Content starts

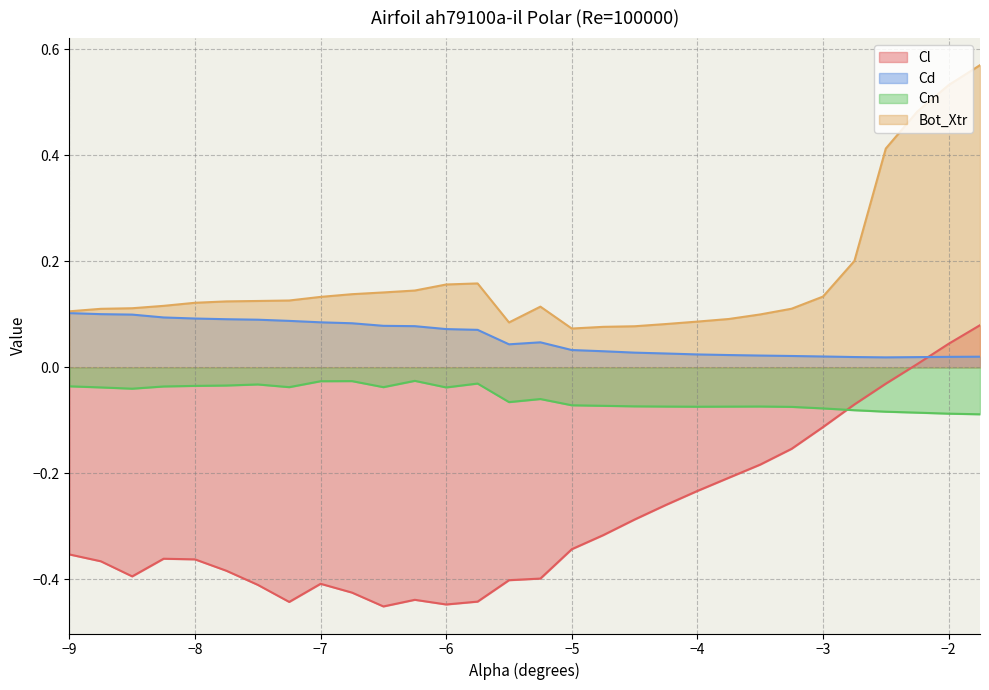

At which category does Cd reach its first local peak?

-5.25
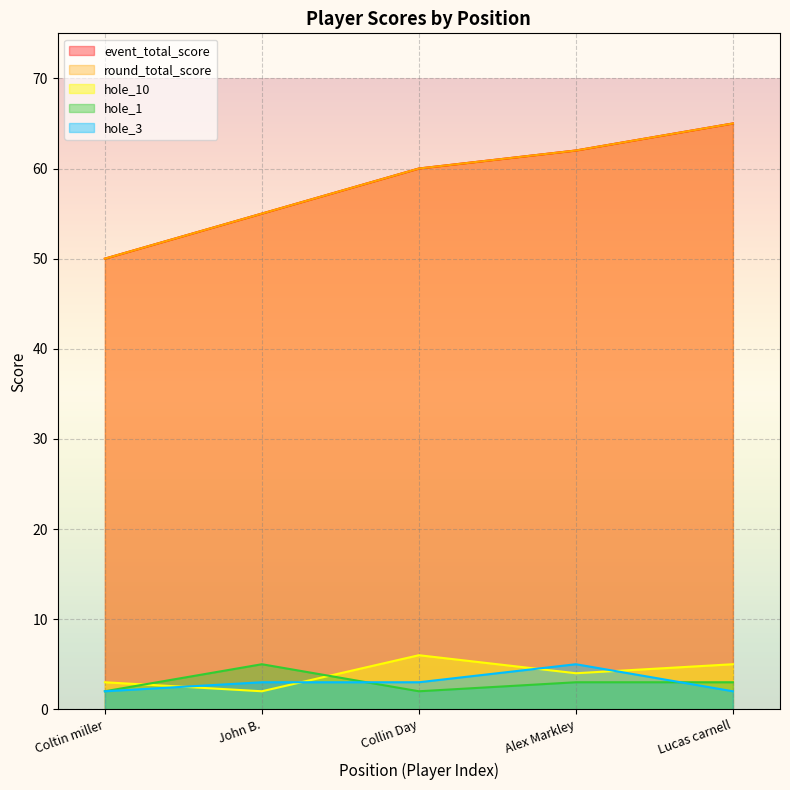

At which label is hole_10 closest to 4?

Alex Markley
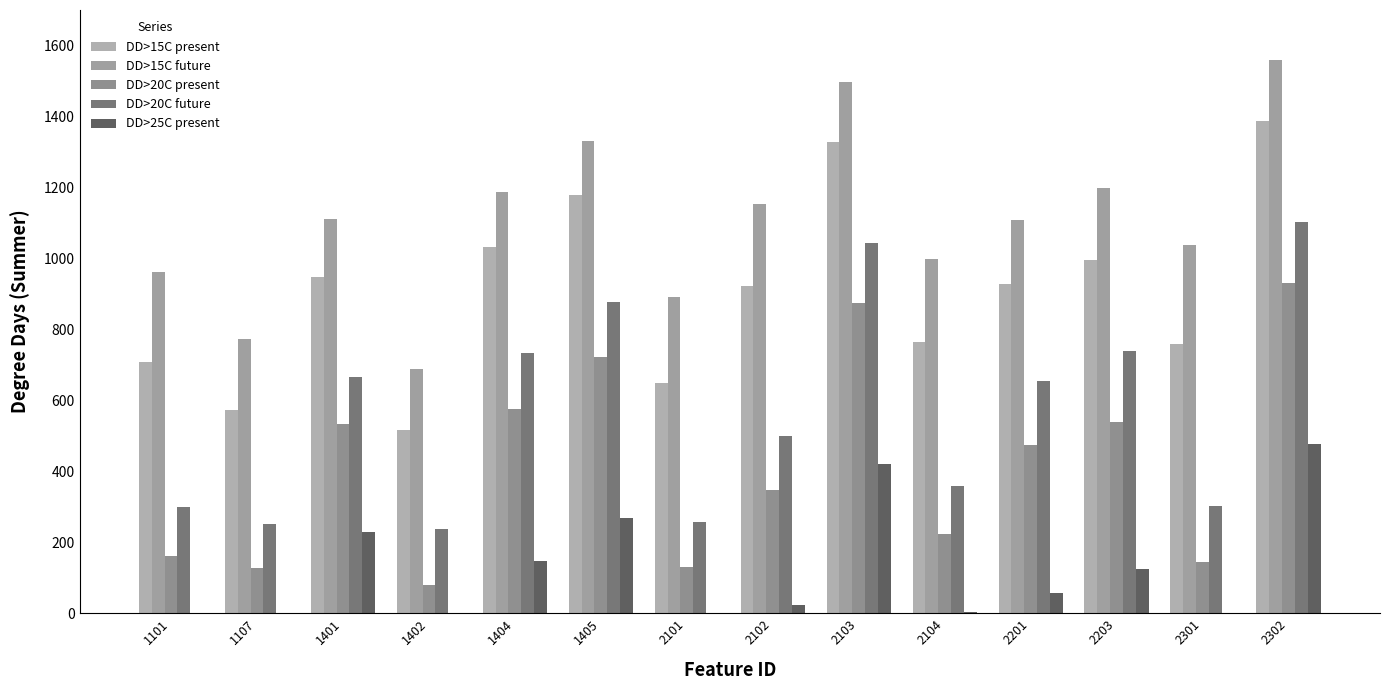

Where is DD>20C future nearest to the value 670?

1401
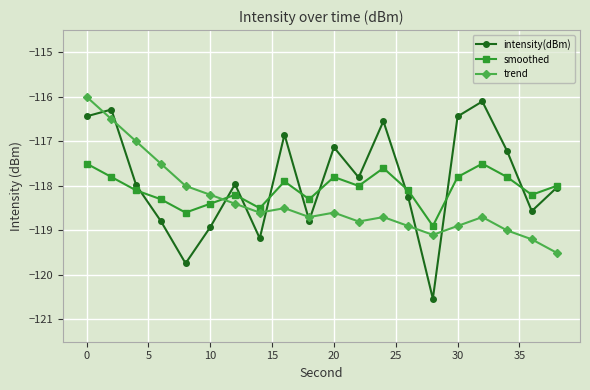

What is the value of the trend point at the 10th from the left?

-118.7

Content ends

WHAT IS REQUIRED: Copy out every line of the entries above without any changes, leaving out the pictures.

RESULT FOR THIS TASK:
At which category does Cd reach its first local peak?

-5.25

At which label is hole_10 closest to 4?

Alex Markley

Where is DD>20C future nearest to the value 670?

1401

What is the value of the trend point at the 10th from the left?

-118.7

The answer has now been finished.